-- Dataset records follows --
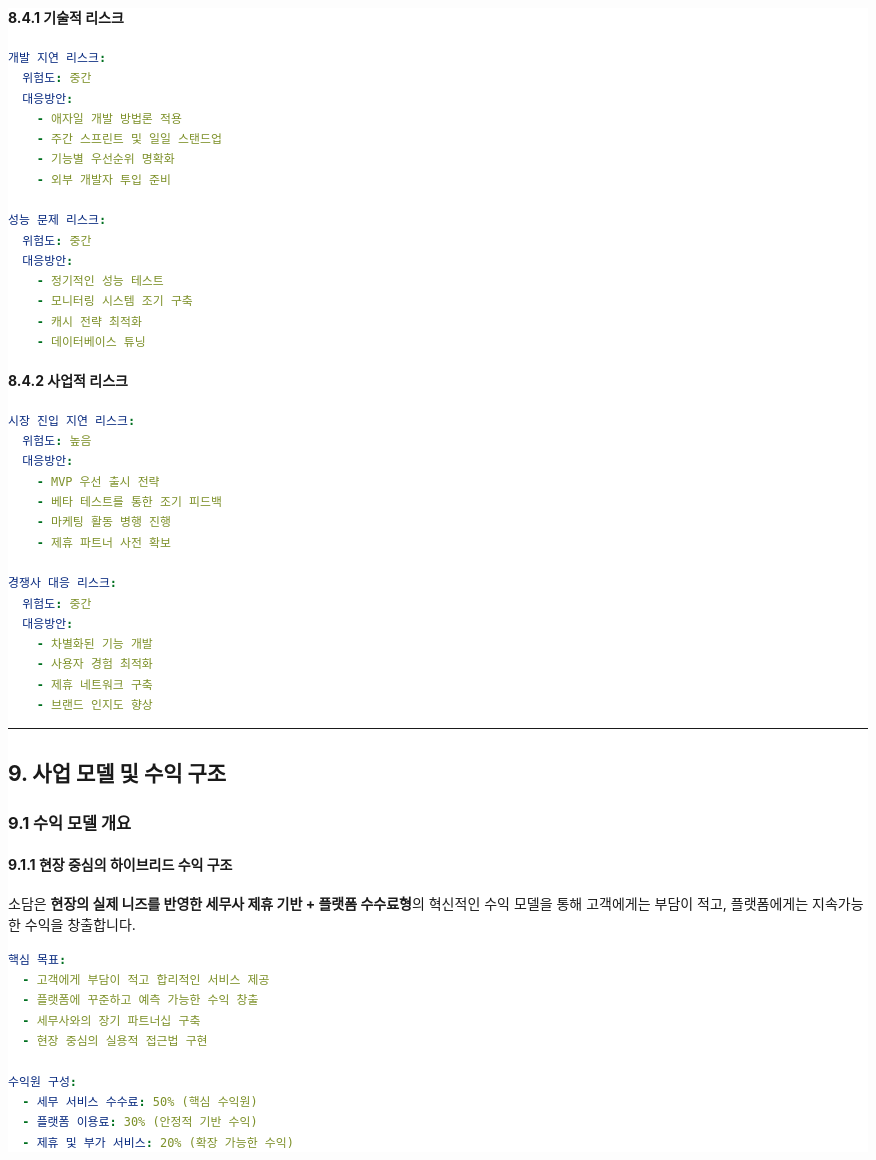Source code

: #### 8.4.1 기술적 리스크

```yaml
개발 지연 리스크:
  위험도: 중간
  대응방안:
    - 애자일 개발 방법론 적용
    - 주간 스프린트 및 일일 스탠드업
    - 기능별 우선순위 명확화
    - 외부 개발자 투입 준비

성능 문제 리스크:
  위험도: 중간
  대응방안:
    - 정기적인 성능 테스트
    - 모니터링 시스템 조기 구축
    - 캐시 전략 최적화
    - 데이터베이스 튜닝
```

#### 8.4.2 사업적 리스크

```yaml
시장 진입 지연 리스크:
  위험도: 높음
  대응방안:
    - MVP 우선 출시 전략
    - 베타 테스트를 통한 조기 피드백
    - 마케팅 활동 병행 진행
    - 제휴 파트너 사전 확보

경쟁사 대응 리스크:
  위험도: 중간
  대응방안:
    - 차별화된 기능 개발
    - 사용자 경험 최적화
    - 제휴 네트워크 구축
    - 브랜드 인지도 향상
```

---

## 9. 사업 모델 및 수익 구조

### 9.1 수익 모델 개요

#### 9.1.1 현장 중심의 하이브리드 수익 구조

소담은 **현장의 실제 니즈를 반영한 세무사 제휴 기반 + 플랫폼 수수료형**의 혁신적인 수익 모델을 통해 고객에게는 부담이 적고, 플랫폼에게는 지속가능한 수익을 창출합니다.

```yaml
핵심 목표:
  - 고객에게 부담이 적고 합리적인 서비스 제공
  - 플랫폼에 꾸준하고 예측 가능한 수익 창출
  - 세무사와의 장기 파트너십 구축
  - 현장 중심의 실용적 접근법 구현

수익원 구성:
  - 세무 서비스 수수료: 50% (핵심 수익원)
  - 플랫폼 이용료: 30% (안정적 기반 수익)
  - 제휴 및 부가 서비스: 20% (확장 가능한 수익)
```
-- Dataset records concluded --
» **Work required**
All of the entries above need to be transcribed exactly, except for the pictures.

» **Exercise solution**
Source code

: #### 8.4.1 기술적 리스크

```yaml
개발 지연 리스크:
  위험도: 중간
  대응방안:
    - 애자일 개발 방법론 적용
    - 주간 스프린트 및 일일 스탠드업
    - 기능별 우선순위 명확화
    - 외부 개발자 투입 준비

성능 문제 리스크:
  위험도: 중간
  대응방안:
    - 정기적인 성능 테스트
    - 모니터링 시스템 조기 구축
    - 캐시 전략 최적화
    - 데이터베이스 튜닝
```

#### 8.4.2 사업적 리스크

```yaml
시장 진입 지연 리스크:
  위험도: 높음
  대응방안:
    - MVP 우선 출시 전략
    - 베타 테스트를 통한 조기 피드백
    - 마케팅 활동 병행 진행
    - 제휴 파트너 사전 확보

경쟁사 대응 리스크:
  위험도: 중간
  대응방안:
    - 차별화된 기능 개발
    - 사용자 경험 최적화
    - 제휴 네트워크 구축
    - 브랜드 인지도 향상
```

---

## 9. 사업 모델 및 수익 구조

### 9.1 수익 모델 개요

#### 9.1.1 현장 중심의 하이브리드 수익 구조

소담은 **현장의 실제 니즈를 반영한 세무사 제휴 기반 + 플랫폼 수수료형**의 혁신적인 수익 모델을 통해 고객에게는 부담이 적고, 플랫폼에게는 지속가능한 수익을 창출합니다.

```yaml
핵심 목표:
  - 고객에게 부담이 적고 합리적인 서비스 제공
  - 플랫폼에 꾸준하고 예측 가능한 수익 창출
  - 세무사와의 장기 파트너십 구축
  - 현장 중심의 실용적 접근법 구현

수익원 구성:
  - 세무 서비스 수수료: 50% (핵심 수익원)
  - 플랫폼 이용료: 30% (안정적 기반 수익)
  - 제휴 및 부가 서비스: 20% (확장 가능한 수익)
```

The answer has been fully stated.